За минувшие три месяца он решил, что солдатская жизнь как раз по нему. Он пробовал много других занятий, и ни одно пока не удавалось так хорошо, как это. Он срезал кошельки в Этризани, пока его чуть не поймали, потом держал зеркало для карточного шулера в Мусселии, пока его чуть не поймали, потом стоял на стреме для банды грабителей в Этрее, пока их всех не поймали и не повесили – кроме него, потому что его особо и не искали. Но главным образом он сосал… в общем, сосал. Даже некоторое время подвизался в талинсском борделе, где было, с одной стороны, отлично, хотя, с другой стороны, там он спал под лестницей, а в конце концов ему даже пришлось подраться с одной из девочек. Девочки, как ни странно, были гораздо популярнее, что всегда казалось Предо несусветной глупостью. Ведь тот, кто хочет, чтобы его член обласкали как следует, должен бы нанимать для этой цели того, у кого есть свой собственный член и кто понимает, как с ним нужно обходиться. Всего лишь простейший здравый смысл, скажете, нет? Всегда обращайтесь к специалистам. Но Предо казалось, что большинство людей начисто лишено здравого смысла и очень много чего в этом мире перевернуто с ног на голову. Но, что поделаешь, такова жизнь. Надо лишь выбирать лучшее из того, что тебе предлагают.

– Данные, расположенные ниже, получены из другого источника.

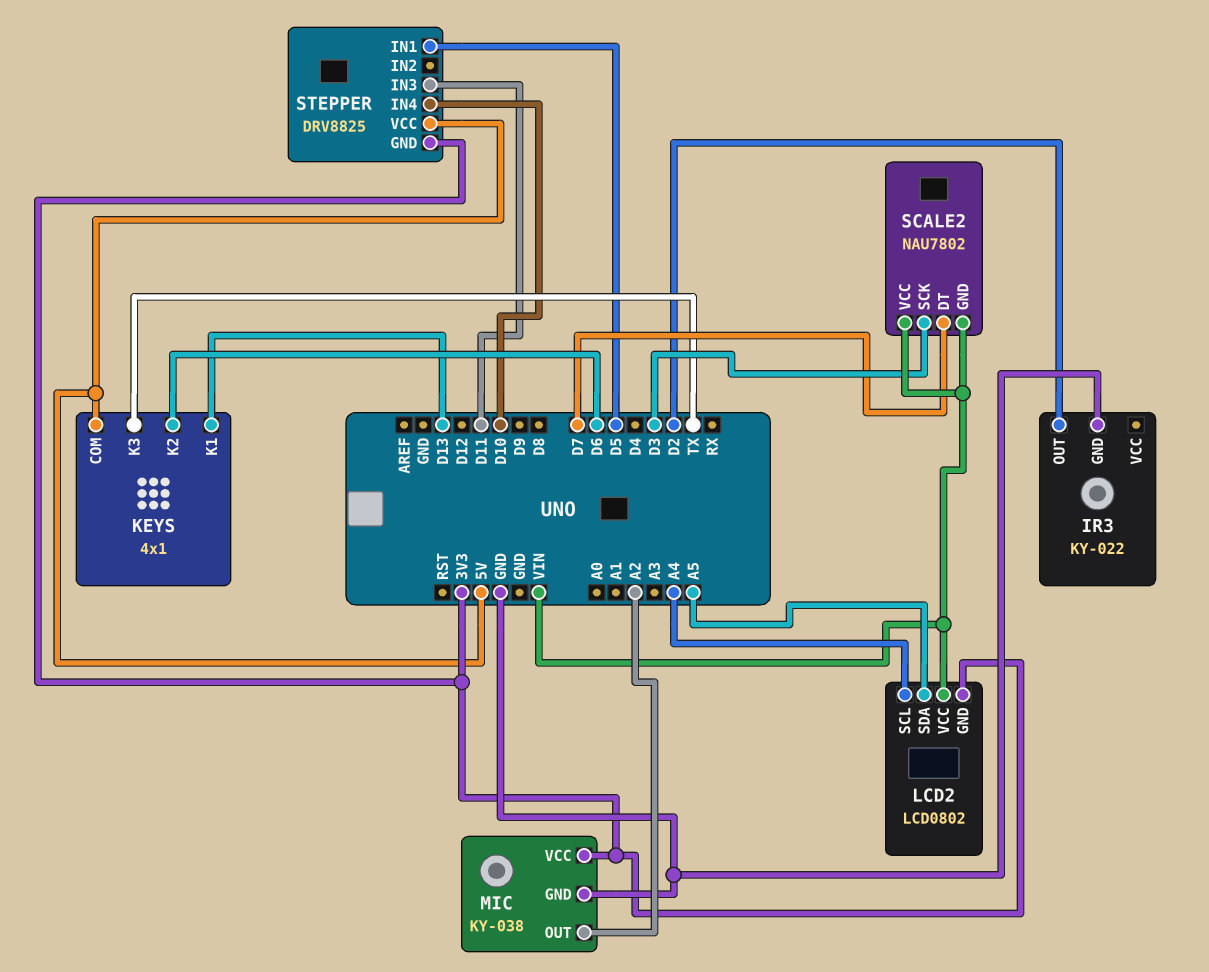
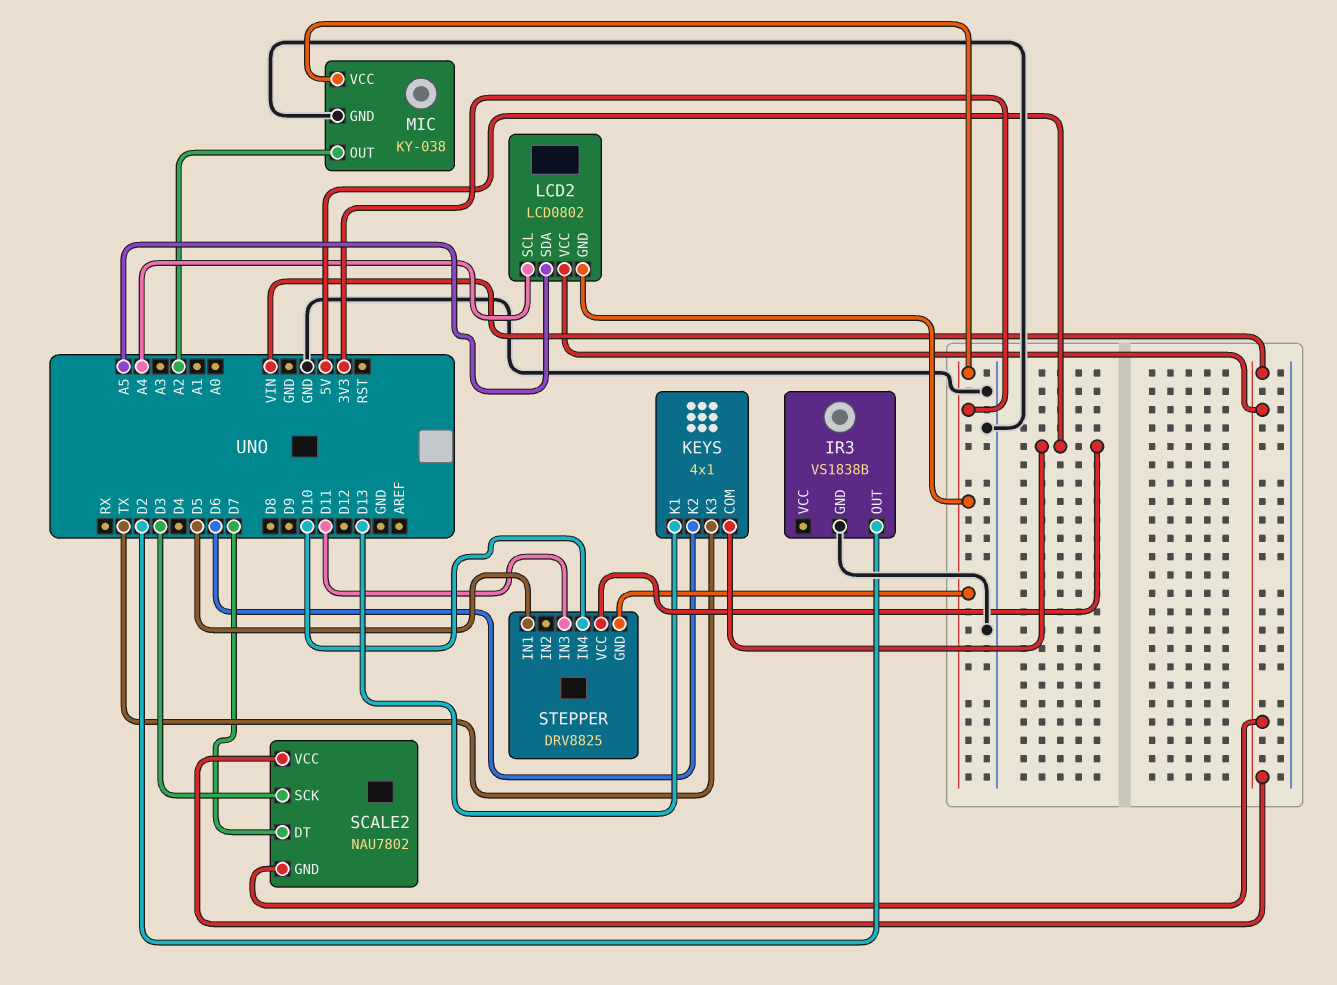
IR3: KY-022 -> VS1838B

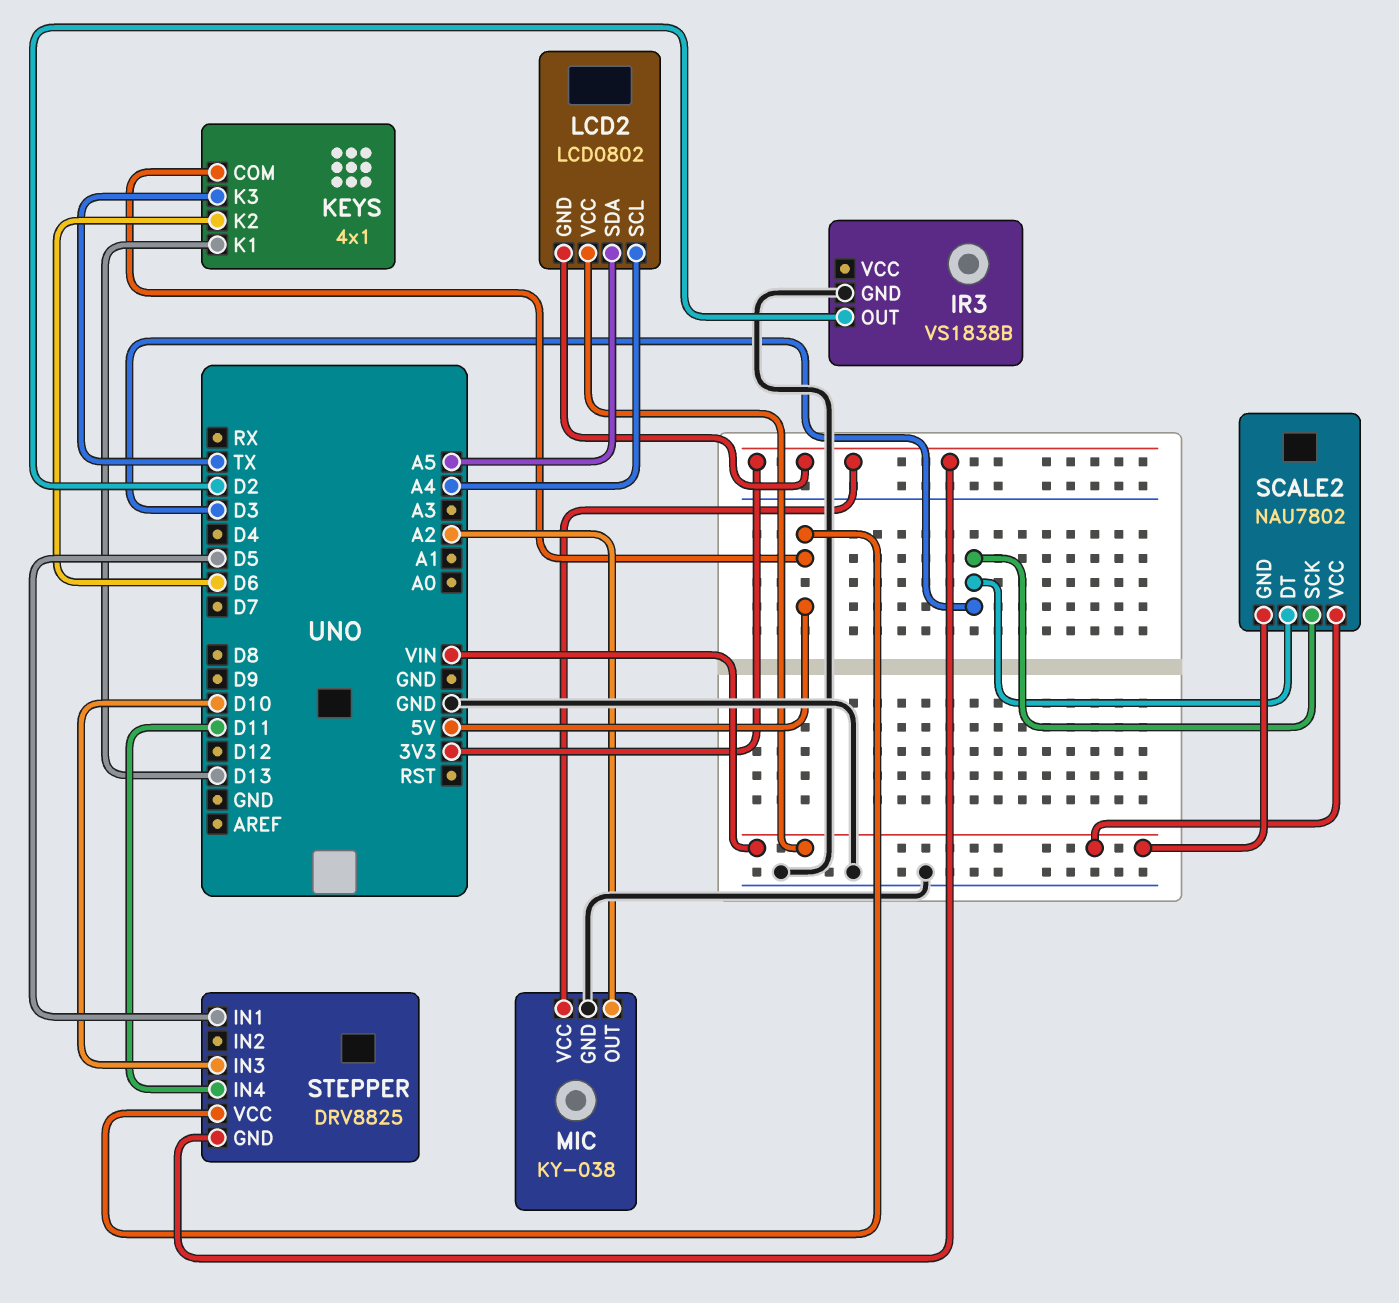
SCALE2 pin DT: D7 -> D3
STEPPER pin IN3: D11 -> D10
STEPPER pin IN4: D10 -> D11

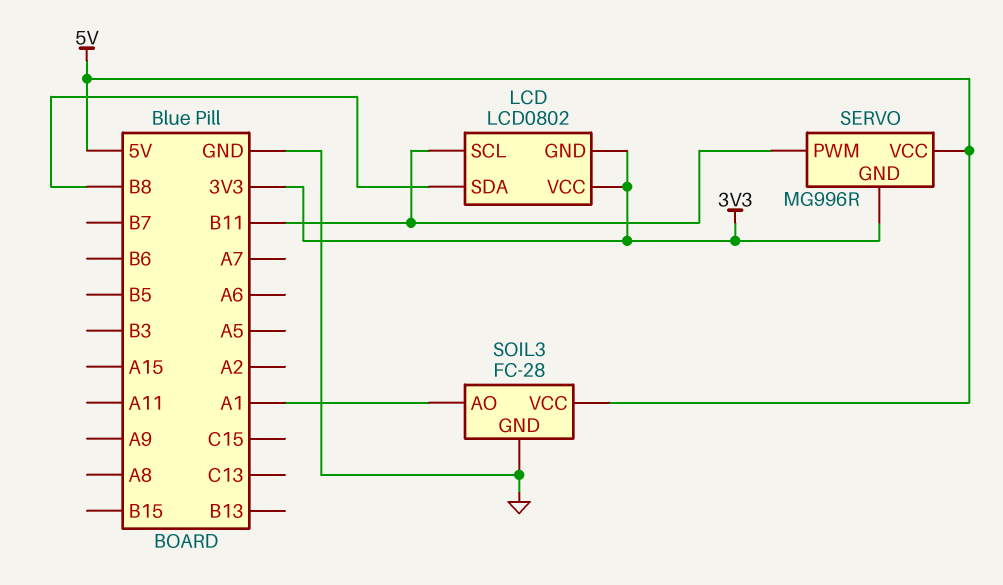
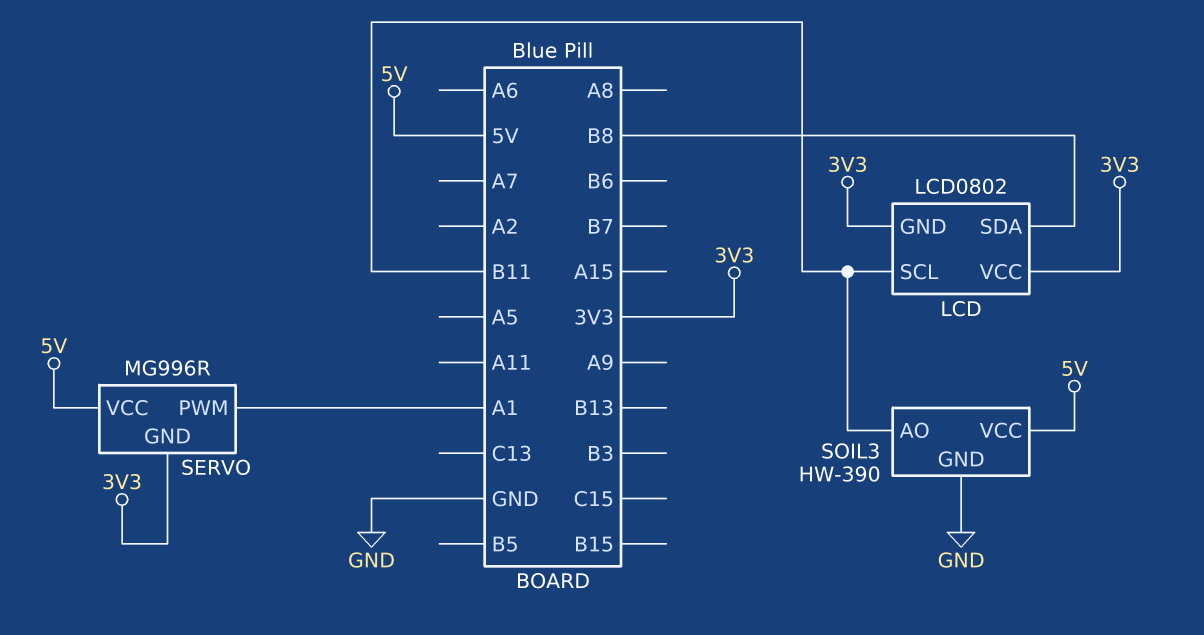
SERVO pin PWM: B11 -> A1
SOIL3: FC-28 -> HW-390
SOIL3 pin AO: A1 -> B11

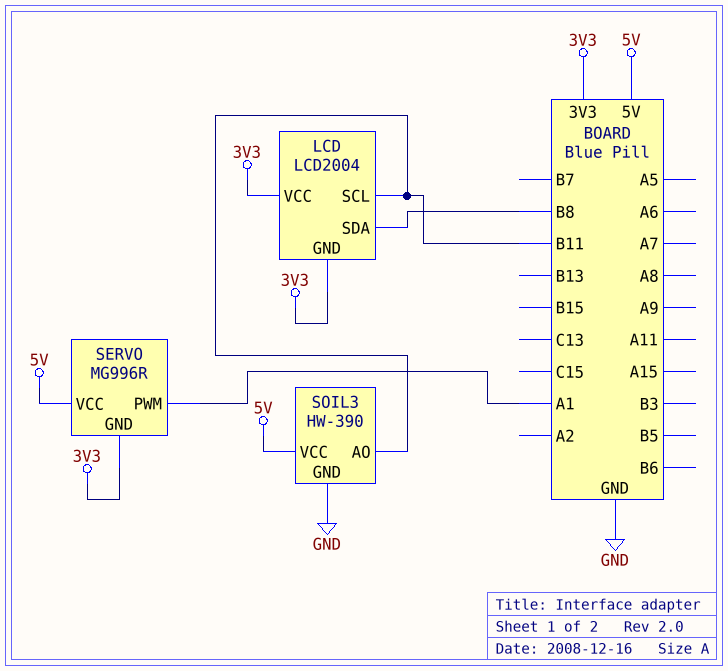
LCD: LCD0802 -> LCD2004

Из публичного дома его вышвырнули, и, когда он взирал на мир из сточной канавы, на другой стороне улицы появился сержант-вербовщик, обещающий добрую еду и славу каждому, кто пойдет сражаться за великого герцога Орсо, и Предо решил: надо попробовать, авось что получится. И вот через три месяца он сидел возле лагерного костра на склоне холма не где-нибудь, а возле треклятой Осприи. Такого нарочно не придумаешь!
– Сюрко положены только ветеранам, – сказал Франчи, как бы невзначай поглаживая названия сражений, вышитые на его плаще золотыми и серебряными нитями вокруг концов белого креста Талина. Победы, одержанные при его участии. Чем больше вышивок у человека, тем больше уважения к нему. Предо хотел, чтобы его хоть немного уважали. Хотел чувствовать себя принадлежащим к семье. Он никогда не имел семьи. Равно как и уважения.